● **Work order 1**
Answer these questions using the article on AI and Australian jobs.
(a) How many jobs are on the list of roles facing the highest risk?
(b) Who is the Access Economics partner who spoke to news.com.au?
(c) What does the consultancy firm predict 2026 will be for the Australian labour market?
● **Work order 2**
From the article on AI and Australian jobs, return the part from "Its reportEmployment Forecasts: The" to "of mass losses.", copied word for word.

● **Passage to read**

────────────────────

Source:https://www.news Pubdate:12-Jun-2026 Author:Dimond Pony Trading Pty Ltd. Viewed:

Deloitte has warned 2026 will be the “year of AI disruption” for Australian workers, with new jobs forecast to nearly halve within two years.


A major consultancy firm predicts 2026 will be the “year of AI disruption” in the Australian labour market as it released a list of 82 jobs facing the highest risk.

Deloitte last week identified roles containing high amounts of tasks that could be replicated by AI, which could potentially lead to less people being needed in the future.

Its reportEmployment Forecasts: The Year of AIalso predicted Australia’s jobs growth rate would almost halve between 2025 and 2027, due to wider economic conditions.

The firm’s Access Economics partner David Rumbens told news.com.au that although Australia had already seen cuts attributed to AI, the overall picture was not yet one of mass losses.

────────────────────

[Saved entries]
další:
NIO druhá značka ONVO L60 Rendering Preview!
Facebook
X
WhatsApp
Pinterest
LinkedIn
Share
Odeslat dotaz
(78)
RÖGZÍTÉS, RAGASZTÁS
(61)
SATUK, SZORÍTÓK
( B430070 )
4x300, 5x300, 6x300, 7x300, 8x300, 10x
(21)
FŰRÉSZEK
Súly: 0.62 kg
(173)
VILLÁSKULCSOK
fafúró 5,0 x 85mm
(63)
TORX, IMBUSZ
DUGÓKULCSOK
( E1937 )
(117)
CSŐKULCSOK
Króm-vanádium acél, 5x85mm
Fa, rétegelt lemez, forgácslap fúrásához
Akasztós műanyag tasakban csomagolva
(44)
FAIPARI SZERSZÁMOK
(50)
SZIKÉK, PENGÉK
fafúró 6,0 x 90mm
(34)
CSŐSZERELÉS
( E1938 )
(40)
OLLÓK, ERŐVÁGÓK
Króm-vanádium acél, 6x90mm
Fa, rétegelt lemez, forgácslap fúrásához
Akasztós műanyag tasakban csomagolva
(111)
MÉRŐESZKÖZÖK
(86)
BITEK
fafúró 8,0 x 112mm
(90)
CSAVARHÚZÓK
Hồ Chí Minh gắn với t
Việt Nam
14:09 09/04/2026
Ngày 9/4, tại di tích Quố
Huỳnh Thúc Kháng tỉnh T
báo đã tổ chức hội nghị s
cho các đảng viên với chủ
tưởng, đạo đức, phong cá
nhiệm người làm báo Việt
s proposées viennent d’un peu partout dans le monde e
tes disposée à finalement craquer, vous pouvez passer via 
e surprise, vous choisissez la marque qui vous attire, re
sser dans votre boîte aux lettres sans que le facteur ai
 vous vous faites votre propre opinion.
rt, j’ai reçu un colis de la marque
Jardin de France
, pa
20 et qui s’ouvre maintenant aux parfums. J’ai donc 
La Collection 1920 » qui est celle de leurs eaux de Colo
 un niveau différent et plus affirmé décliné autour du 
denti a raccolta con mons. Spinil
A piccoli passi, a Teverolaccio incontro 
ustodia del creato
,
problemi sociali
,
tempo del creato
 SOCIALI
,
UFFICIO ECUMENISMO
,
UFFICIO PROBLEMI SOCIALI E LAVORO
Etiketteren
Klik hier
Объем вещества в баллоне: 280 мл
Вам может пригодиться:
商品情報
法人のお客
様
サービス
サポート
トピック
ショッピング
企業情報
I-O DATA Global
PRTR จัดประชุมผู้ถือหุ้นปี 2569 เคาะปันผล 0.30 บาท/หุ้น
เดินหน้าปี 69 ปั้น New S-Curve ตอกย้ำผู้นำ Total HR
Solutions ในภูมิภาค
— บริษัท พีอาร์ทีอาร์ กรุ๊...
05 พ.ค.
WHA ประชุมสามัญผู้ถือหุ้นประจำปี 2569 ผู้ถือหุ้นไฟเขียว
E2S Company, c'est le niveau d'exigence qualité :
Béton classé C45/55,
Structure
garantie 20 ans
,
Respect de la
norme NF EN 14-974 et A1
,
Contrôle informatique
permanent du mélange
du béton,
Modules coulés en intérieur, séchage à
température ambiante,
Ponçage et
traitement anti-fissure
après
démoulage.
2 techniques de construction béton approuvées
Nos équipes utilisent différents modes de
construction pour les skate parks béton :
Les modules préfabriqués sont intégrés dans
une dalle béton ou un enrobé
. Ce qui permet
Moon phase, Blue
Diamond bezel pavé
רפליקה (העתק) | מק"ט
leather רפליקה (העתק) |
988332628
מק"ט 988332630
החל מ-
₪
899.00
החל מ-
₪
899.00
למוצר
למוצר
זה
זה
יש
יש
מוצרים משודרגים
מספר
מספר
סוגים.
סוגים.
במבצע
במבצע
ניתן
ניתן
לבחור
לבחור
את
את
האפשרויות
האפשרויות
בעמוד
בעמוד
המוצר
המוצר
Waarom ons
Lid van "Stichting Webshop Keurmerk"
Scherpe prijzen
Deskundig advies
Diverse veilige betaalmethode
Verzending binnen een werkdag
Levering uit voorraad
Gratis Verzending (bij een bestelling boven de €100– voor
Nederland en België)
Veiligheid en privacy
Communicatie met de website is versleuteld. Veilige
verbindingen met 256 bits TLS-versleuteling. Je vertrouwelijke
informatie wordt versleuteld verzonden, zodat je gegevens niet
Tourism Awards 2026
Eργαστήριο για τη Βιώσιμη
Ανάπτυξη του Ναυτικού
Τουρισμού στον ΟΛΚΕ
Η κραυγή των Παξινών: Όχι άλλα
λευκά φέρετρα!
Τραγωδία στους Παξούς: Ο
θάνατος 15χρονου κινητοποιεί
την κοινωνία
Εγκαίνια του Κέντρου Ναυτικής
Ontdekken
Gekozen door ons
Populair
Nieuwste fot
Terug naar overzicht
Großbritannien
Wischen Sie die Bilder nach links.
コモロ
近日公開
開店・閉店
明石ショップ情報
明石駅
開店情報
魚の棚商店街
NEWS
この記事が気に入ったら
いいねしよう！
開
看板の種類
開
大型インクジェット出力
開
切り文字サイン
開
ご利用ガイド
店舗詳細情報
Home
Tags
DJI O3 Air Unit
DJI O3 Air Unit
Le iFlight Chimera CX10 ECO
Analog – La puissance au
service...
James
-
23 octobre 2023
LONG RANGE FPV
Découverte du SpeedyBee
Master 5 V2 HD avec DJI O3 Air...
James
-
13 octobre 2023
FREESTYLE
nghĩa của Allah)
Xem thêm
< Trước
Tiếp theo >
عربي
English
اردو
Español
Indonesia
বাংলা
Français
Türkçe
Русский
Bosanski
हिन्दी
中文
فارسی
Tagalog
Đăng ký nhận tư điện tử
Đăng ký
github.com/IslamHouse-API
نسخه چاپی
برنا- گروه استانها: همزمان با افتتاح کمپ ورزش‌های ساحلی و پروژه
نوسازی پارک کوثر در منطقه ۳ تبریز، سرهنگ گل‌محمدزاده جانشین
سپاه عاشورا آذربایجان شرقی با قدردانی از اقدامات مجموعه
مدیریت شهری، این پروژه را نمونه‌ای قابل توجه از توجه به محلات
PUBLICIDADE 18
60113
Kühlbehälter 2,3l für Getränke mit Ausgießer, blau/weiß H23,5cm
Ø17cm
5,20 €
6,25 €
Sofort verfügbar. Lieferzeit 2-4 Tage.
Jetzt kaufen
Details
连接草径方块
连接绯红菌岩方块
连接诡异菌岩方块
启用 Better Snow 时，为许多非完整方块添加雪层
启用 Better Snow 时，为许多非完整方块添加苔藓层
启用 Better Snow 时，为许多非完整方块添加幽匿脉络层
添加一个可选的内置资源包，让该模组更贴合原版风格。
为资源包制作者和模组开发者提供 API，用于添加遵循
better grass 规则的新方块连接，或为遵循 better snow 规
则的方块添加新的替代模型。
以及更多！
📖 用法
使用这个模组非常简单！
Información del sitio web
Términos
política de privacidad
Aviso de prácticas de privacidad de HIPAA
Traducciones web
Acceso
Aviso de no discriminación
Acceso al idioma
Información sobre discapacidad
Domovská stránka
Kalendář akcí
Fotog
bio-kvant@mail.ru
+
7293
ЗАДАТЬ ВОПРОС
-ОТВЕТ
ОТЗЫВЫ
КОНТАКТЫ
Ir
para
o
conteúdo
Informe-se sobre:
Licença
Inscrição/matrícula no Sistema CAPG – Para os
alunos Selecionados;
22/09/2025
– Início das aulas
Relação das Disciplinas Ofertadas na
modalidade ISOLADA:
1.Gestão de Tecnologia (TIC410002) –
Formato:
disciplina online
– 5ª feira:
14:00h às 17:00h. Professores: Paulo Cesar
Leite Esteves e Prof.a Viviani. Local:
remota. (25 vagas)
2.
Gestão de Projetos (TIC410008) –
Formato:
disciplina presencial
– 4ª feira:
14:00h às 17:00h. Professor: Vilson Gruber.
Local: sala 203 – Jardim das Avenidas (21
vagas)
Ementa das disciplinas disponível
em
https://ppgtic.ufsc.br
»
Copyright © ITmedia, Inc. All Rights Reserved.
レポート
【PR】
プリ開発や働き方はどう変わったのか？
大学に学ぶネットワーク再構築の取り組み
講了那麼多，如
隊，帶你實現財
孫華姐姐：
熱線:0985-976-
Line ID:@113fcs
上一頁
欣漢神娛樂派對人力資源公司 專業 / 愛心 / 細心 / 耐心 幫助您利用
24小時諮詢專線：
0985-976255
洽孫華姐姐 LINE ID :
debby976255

────────────────────

● **Worked solution 1**
(a) 82
(b) David Rumbens
(c) The "year of AI disruption"

● **Worked solution 2**
Its reportEmployment Forecasts: The Year of AIalso predicted Australia’s jobs growth rate would almost halve between 2025 and 2027, due to wider economic conditions.

The firm’s Access Economics partner David Rumbens told news.com.au that although Australia had already seen cuts attributed to AI, the overall picture was not yet one of mass losses.